Here are the top 5 metrics you should be tracking for optimal billing and collections in your physical therapy practice:

  1. Accounts Receivable: This metric tracks the amount of money that is owed to you from patients or insurance companies. Keeping a close eye on this number will help you identify any potential issues with insurance coverage, patient payments, or other factors that could impact your collections.

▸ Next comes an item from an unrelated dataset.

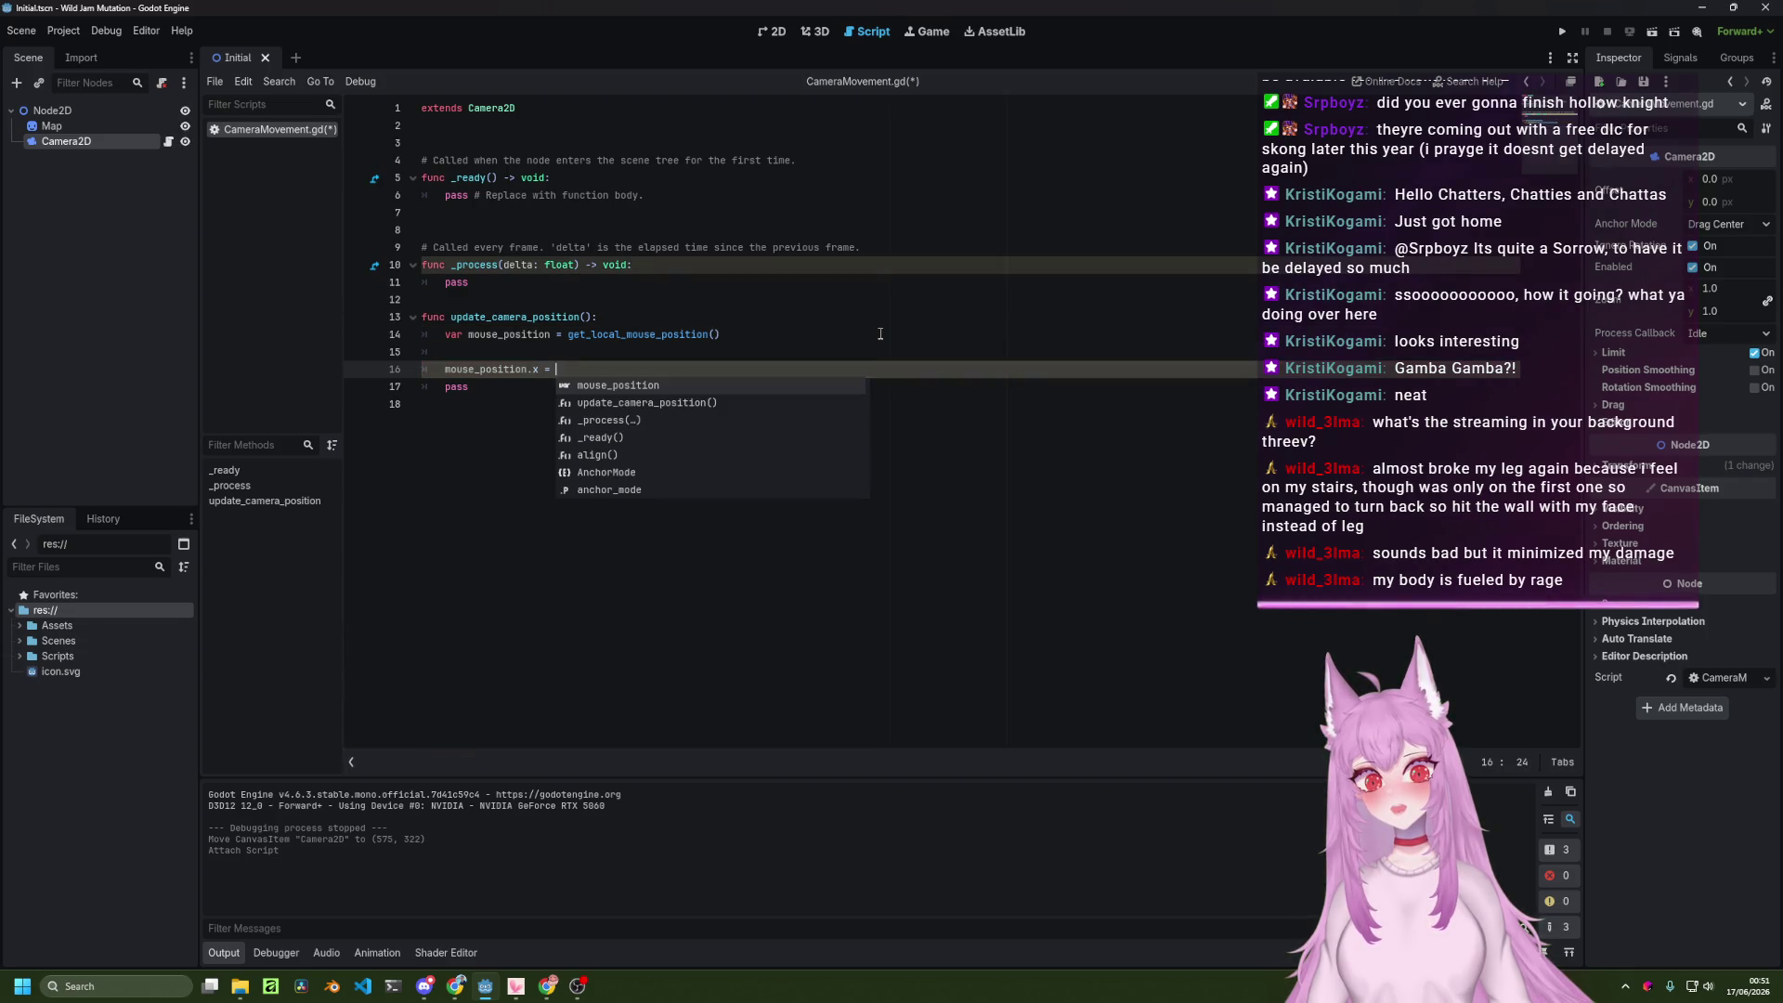
key(alt+Tab)
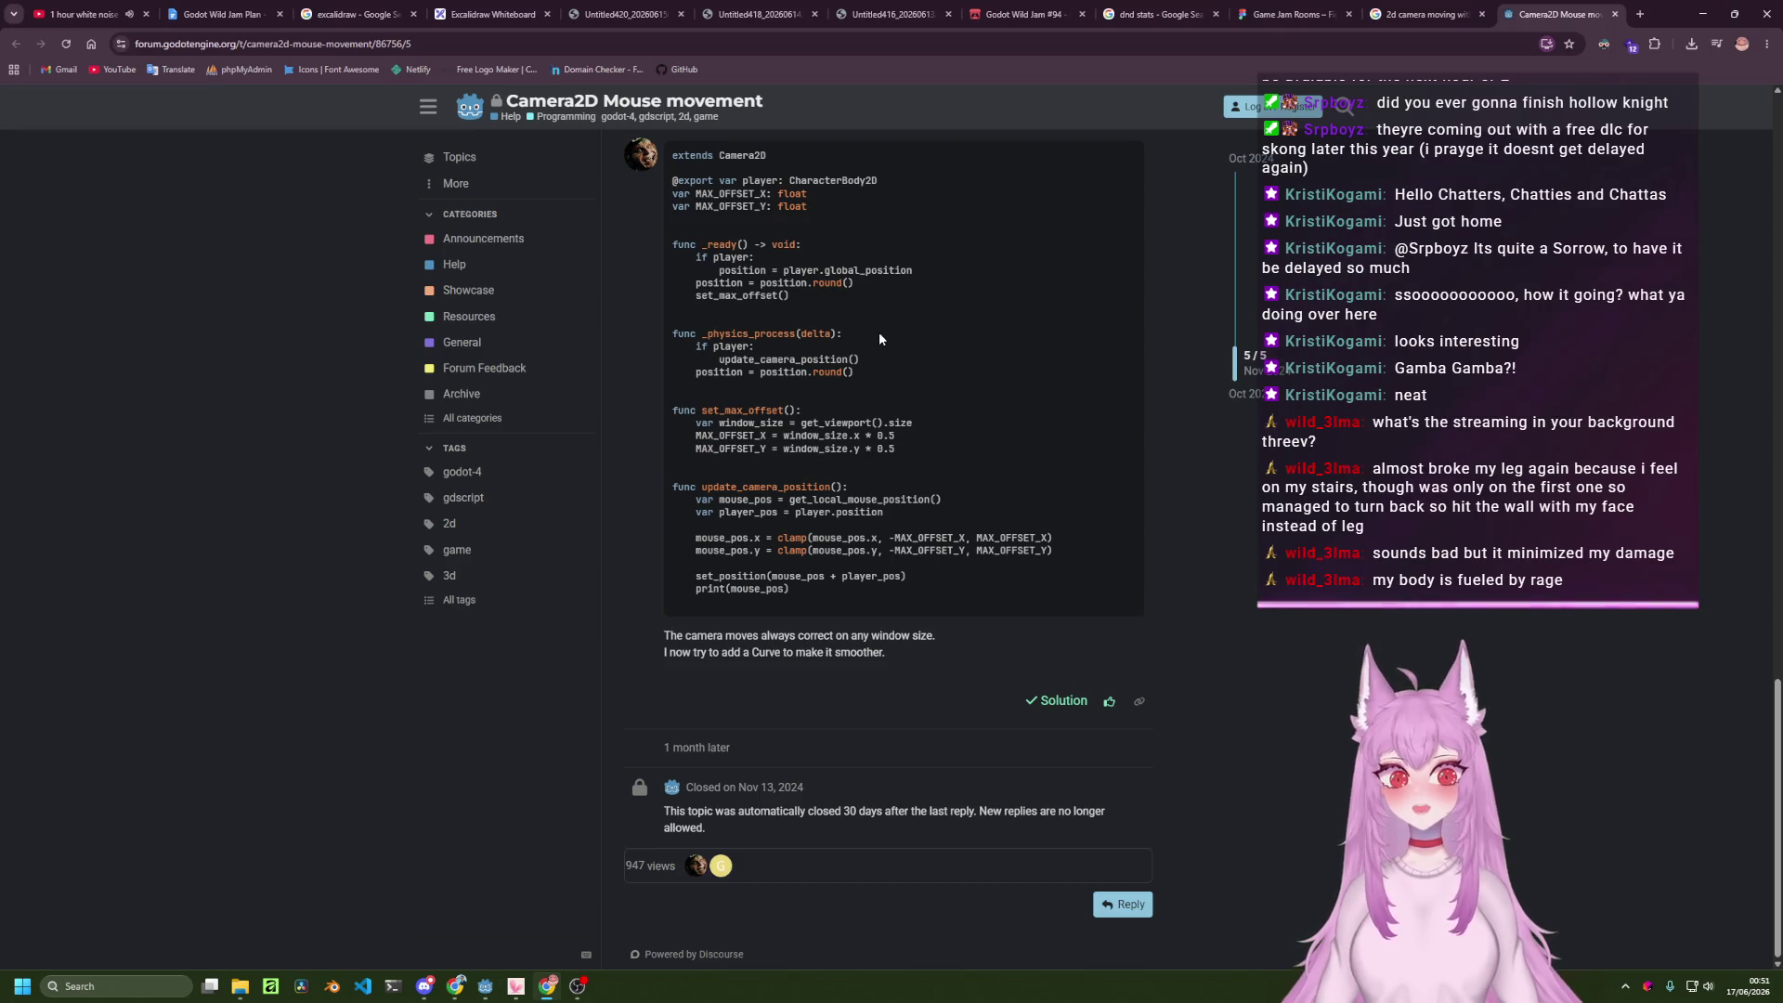
key(alt+Tab)
text(cla)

  2. Denial Rates: Denial rates refer to the percentage of claims that are rejected by insurance companies. Tracking this metric can help you identify any patterns or issues with the way you are submitting claims, which can then be addressed to reduce denial rates and improve collections.

  3. Collections Rate: This metric measures the percentage of money collected from patients or insurance companies, compared to the total amount billed. This can give you a sense of how effective your billing and collections processes are, and help you identify trends and therefore any areas for improvement.

  4. Days in Accounts Receivable: This metric tracks the number of days it takes for you to collect payment from patients or insurance companies. By monitoring this metric, you can identify any bottlenecks in your collections process, such as long wait times for insurance approval, and take steps to reduce the time it takes to collect payment.

  5. Average Payment Time: This metric measures the average time it takes for you to receive payment from patients or insurance companies. By tracking this number, you can identify any trends or patterns in payment times, and take steps to reduce the time it takes to get paid.

By monitoring these metrics on a regular basis, you can gain a deeper understanding of your billing and collections processes, and make data-driven decisions to improve efficiency and profitability. Whether you are looking to increase revenue, reduce costs, or simply streamline your operations, tracking these metrics can help you achieve your goals and keep your physical therapy practice thriving.